Shaken or stirred, how a Martini should be prepared remains a contentious issue among many a luminary ...For the dedicated drinker, there’s no happier time than 6pm (or sometimes 5, if I’m on childcare duty). And there’s no better ode to this magical time than a very short book by American historian Bernard DeVoto, called The Hour: A Cocktail Manifesto. For DeVoto, only one drink will do when the clock strikes 6: the Martini – and he has strict views on how to make them.
A Martini must be freshly made – “You can no more keep a Martini in the refrigerator than you can keep a kiss” – and he counsels against making them too strong: a Martini should make you believe that “at any moment we may see the unicorn. But it would not be a Martini if we should see him”. His ideal ratio is 3.7 parts gin to 1 part dry vermouth. The Martini became drier during the course of the 20th century; DeVoto was writing in the 1940s and even then his ratio would be considered distinctly wet. Most Martini drinkers these days take Noel Coward’s view that “a perfect Martini should be made by filling a glass with gin, then waving it in the generaldirection of Italy.”

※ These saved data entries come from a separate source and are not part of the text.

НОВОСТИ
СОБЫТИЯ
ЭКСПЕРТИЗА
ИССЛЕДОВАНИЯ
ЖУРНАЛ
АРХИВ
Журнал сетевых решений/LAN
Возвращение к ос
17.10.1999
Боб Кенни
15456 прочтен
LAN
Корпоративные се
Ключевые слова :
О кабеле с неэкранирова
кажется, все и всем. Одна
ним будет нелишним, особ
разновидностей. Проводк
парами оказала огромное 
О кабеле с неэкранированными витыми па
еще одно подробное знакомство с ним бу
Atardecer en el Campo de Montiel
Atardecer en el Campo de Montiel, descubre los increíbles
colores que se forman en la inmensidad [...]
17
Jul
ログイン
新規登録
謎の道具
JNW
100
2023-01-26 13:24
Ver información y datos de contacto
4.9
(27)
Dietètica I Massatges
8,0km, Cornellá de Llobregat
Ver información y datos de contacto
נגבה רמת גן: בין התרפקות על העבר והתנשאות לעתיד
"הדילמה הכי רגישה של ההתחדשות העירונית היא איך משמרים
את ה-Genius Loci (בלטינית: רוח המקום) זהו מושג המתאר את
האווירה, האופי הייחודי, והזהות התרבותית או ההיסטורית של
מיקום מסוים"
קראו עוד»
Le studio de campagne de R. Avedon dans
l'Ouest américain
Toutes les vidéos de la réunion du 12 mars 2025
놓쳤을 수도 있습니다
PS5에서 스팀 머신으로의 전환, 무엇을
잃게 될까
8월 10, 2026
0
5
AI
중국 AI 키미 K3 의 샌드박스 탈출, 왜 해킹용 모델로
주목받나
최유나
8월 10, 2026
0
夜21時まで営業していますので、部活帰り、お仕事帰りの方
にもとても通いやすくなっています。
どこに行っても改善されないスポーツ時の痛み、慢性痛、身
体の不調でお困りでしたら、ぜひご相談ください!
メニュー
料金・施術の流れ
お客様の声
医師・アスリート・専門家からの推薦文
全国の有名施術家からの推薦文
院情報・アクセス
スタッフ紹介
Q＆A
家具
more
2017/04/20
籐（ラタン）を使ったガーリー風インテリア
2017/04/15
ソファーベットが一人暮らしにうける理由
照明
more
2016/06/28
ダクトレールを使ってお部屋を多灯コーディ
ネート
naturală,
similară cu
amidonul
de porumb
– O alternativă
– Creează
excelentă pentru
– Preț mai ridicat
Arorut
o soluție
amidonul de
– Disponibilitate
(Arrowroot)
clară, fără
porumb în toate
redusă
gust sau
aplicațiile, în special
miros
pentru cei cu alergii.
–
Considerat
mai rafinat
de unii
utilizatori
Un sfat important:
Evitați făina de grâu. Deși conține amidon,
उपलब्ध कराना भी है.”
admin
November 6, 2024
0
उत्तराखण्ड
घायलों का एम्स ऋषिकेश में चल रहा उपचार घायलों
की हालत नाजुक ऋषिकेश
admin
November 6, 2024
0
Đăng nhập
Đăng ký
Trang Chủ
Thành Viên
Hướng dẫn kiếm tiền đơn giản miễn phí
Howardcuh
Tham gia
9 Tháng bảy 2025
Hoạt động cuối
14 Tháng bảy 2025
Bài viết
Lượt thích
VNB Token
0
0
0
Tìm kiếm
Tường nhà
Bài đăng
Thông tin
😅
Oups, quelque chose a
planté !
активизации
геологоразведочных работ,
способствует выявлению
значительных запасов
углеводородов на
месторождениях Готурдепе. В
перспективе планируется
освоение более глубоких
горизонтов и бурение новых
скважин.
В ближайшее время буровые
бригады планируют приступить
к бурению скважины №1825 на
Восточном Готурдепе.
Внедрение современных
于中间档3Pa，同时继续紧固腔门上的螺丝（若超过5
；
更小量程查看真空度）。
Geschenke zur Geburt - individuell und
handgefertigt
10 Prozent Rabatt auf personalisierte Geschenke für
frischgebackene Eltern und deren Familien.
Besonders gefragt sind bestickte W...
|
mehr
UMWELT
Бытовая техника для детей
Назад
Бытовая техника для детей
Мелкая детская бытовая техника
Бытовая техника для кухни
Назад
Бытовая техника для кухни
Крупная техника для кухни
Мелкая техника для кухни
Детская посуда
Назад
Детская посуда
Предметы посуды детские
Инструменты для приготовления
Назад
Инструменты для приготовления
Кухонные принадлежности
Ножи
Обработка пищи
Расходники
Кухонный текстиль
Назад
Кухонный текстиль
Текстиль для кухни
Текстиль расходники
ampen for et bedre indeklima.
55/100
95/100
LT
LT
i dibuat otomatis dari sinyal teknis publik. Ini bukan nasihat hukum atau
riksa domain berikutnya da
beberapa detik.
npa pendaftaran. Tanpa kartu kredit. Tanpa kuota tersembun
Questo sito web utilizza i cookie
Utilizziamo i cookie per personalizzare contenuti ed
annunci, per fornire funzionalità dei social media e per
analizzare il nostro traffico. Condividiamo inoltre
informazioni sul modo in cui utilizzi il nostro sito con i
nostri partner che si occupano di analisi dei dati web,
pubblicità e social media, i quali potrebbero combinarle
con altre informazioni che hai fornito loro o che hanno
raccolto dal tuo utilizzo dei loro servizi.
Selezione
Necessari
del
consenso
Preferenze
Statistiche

Ian Goodman, head barman at the Oxo tower in London, has a special cocktail list that takes you through the evolution of the Martini, starting with the Martinez from 1887. It’s a journey into dryness. Like DeVoto, Goodman is a Martini obsessive. Apparently, the key is to make sure that everything – the gin, the vermouth, the glasses and the shaker – is as cold as possible.
The Martinez is not much like a Martini at all, being made from Old Tom gin and sweet vermouth. A 1930’s Martini from the Harry Craddock’s classic Savoy Cocktail Book contained 1 part vermouth to 2 parts gin and, though a pleasurable drop, I missed the sheer viscosity of a really gin-heavy Martini. We ended on a modern take on the classic: 3 parts dry gin, 1 part white vermouth, a splash of benedictine and a dash of mandarin and orange bitters. I can’t see DeVoto going for this, but it really worked, as it has the gin power of a very dry Martini but was tempered by a touch of sweetness.
You would be foolish to sample everything on the list. My wife and I tried four in total. Later, we collected our daughter from school a little unsteady and reeking of gin. For DeVoto, the ideal number consumed during the hour was two: “How fastidiously cold a second Martini is to the palate but how warm to the heart.” But you should never rule out a third: “Certainly I’ll have another one ... one more, and then, with a spirit made whole again in a cleansed world, to dinner.”